Patterns to call the other side

Every feature call in workbench mode is a possible transition out of or into interpreted code. This transitions are handled by so called patterns (term comes from the idea of calling patterns).

Patterns that go out of interpreted code have the prefix toc (to C code) and the ones that go into interpreted code toi (to interpreted code).

The following snippet shows the toi pattern that could be used for the Fibonacci feature (or any other feature that expects an INTEGER_32 as argument and returns an INTEGER_32):

static EIF_INTEGER_32 toi49 (EIF_REFERENCE Current, EIF_INTEGER_32 arg1) {
	struct item *it;
       	it = iget();                // Push arg1 on the interpreters stack 
	it->type = SK_INT32;           
	it->it_int32 = arg1;          
	it = iget();                // Push Current on the interpreters stack 
	it->type = SK_REF;             
	it->it_ref = Current;
	xinterp(IC);                // Call the interpreter
	it = opop();                // Pop the result from the interpreters stack
	return it->it_int32;        // Return the result in the C way

Arguments that were passed to the C function are pushed onto the interpreters stack. After that the interpreter is called and finally the result is popped from the interpreter stack and returned to the caller.

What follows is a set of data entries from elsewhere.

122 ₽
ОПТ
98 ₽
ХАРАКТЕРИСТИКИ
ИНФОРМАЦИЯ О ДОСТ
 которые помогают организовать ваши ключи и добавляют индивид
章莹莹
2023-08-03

What follows is the pattern that goes out of interpreted code:

static void toc49 (fnptr ptr) {    //The patterns expects a pointer to the C function
	EIF_INTEGER_32 result;
	struct item *it;
	EIF_INTEGER_32 arg1;
	Current = opop()->it_ref;          //The current is popped from the interpreter stack
	arg1 = opop()->it_int32;           //arg1 is popped from the interpreter stack
        //The function is called with the arguments that are popped from the stack.
	result = (FUNCTION_CAST(EIF_INTEGER_32, (EIF_REFERENCE, EIF_INTEGER_32)) ptr)(Current,arg1);
	it = iget();                       //The result of the function is pushed onto the interpreters stack
	it->type = SK_INT32;
	it->it_int32 = result;

The arguments for the feature call are popped from the interpreters stack. Then the C function for the feature is called before the result is pushed back onto the interpreters stack.

This two patterns need to be available not for every feature in the system but for every signature type. They are generated into the file epattern.c.

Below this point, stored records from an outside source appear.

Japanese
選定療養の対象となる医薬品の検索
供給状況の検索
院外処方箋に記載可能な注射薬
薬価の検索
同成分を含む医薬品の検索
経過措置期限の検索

Locating the right pattern

In workbench mode every piece of translated code is referenced by its real_body_id. In the runtime the array mpatidtab serves as a function between real_body_id and pattern_id. There is a second array called pattern that makes the mapping between pattern_id and the two function pointers to the toi and toc patterns.